Newcomer AR, Roth KB, Kellam SG, Wang W, Ialongo NS, Hart SR, Wagner BM, Wilcox HC. Prev. Sci. 2015; 17(2): 145-156.

Affiliation

Department of Psychiatry and Behavioral Sciences, Johns Hopkins University School of Medicine, 550 N. Broadway Room 921, Baltimore, MD, 21287, USA.

Copyright

(Copyright © 2015, Holtzbrinck Springer Nature Publishing Group)

DOI

10.1007/s11121-015-0593-4

PMID

26297498

Abstract

The Good Behavior Game (GBG) is a universal classroom-based preventive intervention directed at reducing early aggressive, disruptive behavior and improving children's social adaptation into the classroom. The GBG is one of the few universal preventive interventions delivered in early elementary school that has been shown to reduce the risk for future suicide attempts. This paper addresses one potential mechanism by which the GBG lowers the risk of later suicide attempt. In this study, we tested whether the GBG, by facilitating social adaptation into the classroom early on, including the level of social preference by classmates, thereby lowers future risk of suicide attempts. The measure of social adaptation is based on first and second grade peer reports of social preference ("which children do you like best?"; "which children don't you like?"). As part of the hypothesized meditational model, we examined the longitudinal association between childhood peer social preference and the risk of future suicide attempt, which has not previously been examined. Data were from an epidemiologically based randomized prevention trial, which tested the GBG among two consecutive cohorts of first grade children in 19 public schools and 41 classrooms.

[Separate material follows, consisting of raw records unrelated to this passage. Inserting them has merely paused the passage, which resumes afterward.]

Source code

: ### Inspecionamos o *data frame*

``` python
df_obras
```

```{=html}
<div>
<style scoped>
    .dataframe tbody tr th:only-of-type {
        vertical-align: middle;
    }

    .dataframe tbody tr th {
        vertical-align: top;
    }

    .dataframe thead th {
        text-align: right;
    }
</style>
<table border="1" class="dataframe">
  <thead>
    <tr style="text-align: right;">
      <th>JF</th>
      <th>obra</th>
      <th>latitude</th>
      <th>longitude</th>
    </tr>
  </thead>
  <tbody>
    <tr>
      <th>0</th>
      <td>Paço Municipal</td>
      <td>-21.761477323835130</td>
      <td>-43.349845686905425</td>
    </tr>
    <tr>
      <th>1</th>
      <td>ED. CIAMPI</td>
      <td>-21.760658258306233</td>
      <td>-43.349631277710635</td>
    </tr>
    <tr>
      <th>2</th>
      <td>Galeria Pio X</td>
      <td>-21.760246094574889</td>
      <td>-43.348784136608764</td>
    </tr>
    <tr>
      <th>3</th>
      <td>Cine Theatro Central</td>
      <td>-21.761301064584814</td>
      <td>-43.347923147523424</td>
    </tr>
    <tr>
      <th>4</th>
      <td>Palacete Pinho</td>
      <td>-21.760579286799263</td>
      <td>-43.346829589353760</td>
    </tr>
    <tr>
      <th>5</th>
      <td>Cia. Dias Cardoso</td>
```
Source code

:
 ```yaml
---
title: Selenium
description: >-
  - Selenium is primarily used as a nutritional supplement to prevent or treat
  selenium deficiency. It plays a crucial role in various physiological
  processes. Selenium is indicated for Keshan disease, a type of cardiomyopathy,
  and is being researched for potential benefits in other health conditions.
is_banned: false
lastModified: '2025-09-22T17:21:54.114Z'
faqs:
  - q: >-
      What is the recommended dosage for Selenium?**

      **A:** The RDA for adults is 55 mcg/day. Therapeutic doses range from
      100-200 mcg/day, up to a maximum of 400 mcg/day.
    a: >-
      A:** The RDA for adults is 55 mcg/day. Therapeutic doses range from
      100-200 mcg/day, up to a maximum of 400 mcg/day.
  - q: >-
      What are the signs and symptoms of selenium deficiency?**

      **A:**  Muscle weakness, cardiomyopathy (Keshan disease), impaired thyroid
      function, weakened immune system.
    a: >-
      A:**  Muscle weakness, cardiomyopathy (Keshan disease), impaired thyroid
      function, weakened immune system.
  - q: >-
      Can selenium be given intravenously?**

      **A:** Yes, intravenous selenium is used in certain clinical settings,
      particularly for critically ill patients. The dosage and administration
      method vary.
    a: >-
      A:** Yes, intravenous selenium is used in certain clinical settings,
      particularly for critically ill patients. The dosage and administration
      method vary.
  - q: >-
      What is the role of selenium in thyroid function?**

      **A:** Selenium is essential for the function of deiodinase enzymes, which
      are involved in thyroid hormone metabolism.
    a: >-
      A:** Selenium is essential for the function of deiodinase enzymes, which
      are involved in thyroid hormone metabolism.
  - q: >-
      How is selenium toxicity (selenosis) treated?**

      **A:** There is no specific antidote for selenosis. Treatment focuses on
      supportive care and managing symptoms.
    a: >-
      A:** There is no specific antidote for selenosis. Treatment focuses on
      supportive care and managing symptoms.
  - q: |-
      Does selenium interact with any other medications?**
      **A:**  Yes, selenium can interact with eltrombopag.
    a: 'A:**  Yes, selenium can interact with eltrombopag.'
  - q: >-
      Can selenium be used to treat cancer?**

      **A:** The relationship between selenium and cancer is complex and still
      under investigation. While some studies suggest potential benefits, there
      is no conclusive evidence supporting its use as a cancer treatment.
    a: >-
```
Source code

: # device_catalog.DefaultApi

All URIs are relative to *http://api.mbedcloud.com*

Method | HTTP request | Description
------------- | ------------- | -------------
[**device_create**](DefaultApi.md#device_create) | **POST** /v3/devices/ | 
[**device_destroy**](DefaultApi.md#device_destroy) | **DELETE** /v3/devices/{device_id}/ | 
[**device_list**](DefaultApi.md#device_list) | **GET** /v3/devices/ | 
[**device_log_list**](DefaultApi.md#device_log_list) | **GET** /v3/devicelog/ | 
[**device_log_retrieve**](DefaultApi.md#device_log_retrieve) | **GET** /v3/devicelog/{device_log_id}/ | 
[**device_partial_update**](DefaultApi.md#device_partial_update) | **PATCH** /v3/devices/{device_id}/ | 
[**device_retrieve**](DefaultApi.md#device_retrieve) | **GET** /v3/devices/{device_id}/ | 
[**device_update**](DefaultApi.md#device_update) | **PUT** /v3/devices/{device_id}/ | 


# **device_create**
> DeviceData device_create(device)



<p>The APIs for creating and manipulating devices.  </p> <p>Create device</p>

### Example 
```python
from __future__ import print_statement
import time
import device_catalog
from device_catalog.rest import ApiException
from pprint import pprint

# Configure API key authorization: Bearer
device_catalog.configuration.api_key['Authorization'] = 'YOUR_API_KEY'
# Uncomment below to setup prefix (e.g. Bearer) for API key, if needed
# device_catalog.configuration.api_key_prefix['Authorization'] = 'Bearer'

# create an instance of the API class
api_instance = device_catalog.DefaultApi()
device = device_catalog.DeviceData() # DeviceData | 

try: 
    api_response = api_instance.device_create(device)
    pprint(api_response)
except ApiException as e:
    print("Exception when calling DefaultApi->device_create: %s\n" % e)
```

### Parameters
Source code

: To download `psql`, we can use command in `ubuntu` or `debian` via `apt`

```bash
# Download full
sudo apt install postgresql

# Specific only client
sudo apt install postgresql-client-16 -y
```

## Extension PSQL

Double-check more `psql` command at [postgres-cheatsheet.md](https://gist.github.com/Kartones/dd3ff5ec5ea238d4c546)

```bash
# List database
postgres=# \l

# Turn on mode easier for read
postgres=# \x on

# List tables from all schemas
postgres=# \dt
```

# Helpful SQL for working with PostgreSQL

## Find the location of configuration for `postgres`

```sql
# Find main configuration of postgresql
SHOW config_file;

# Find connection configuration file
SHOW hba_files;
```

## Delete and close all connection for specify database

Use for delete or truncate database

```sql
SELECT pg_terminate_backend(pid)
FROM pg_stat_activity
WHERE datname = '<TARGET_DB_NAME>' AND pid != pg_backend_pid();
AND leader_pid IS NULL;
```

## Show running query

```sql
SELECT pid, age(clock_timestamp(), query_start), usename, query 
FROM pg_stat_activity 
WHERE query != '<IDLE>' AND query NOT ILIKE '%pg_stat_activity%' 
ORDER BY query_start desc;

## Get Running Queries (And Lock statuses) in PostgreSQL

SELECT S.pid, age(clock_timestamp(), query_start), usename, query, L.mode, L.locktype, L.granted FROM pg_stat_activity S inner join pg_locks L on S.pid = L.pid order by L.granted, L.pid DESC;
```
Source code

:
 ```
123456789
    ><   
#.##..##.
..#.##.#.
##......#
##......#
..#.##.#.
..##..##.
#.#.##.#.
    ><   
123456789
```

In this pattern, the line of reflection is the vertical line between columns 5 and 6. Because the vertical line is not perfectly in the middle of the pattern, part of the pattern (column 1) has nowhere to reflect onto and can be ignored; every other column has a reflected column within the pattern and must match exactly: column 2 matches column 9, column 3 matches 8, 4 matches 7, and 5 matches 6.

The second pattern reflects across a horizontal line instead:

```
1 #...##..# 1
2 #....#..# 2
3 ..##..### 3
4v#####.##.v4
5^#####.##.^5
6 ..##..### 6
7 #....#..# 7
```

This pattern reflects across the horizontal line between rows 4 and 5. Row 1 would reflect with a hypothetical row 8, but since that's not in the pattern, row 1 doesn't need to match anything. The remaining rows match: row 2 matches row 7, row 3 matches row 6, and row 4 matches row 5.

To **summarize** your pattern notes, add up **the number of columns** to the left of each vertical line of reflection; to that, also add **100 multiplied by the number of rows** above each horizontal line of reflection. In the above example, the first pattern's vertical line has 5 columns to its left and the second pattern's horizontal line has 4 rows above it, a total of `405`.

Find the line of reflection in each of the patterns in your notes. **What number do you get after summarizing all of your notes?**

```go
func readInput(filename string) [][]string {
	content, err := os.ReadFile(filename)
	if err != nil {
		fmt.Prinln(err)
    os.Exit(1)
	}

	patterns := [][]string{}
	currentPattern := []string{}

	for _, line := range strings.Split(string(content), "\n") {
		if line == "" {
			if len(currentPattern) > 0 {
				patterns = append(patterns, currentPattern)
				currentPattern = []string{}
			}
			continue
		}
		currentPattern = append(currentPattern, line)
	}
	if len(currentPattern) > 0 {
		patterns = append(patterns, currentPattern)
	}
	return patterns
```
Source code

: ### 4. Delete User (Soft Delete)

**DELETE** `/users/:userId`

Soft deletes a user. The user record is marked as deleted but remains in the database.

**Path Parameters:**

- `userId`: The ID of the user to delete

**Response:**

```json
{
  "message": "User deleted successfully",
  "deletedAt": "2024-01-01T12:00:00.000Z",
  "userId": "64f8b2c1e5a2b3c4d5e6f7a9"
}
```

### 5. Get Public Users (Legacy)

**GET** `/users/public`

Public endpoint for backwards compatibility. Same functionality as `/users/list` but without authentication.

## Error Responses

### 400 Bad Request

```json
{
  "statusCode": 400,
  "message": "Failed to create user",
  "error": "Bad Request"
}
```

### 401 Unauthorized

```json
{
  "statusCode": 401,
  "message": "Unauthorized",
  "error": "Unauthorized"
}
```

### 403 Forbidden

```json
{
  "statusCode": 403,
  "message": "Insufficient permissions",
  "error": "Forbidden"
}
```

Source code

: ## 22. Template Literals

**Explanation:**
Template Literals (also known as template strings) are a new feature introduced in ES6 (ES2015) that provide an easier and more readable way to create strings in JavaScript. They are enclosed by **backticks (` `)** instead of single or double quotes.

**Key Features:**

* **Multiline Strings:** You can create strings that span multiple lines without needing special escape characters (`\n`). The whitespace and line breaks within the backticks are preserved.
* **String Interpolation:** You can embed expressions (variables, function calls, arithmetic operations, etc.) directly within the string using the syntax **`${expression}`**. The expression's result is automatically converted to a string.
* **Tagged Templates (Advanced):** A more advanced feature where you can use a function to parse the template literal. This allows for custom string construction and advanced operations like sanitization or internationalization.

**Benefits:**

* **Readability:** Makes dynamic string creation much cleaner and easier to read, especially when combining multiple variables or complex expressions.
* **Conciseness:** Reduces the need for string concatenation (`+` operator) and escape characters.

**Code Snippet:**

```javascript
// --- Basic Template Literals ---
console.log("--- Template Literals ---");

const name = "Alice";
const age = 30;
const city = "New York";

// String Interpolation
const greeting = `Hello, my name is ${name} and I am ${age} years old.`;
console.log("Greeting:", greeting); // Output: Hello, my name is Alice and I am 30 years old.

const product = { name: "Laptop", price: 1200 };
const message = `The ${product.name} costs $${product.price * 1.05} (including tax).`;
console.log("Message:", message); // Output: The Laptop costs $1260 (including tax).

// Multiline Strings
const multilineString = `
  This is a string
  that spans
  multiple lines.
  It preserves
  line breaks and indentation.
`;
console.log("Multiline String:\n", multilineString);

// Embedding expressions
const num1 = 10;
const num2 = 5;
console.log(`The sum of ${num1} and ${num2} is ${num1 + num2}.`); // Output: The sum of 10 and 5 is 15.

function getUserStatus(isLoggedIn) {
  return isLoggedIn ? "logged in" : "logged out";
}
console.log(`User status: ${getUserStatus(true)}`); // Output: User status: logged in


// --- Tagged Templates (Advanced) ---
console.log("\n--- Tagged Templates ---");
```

RESULTS indicated that peer social preference partially mediated the relationship between the GBG and the associated reduction of risk for later suicide attempts by adulthood, specifically among children characterized by their first grade teacher as highly aggressive, disruptive. These results suggest that positive childhood peer relations may partially explain the GBG-associated reduction of risk for suicide attempts and may be an important and malleable protective factor for future suicide attempt.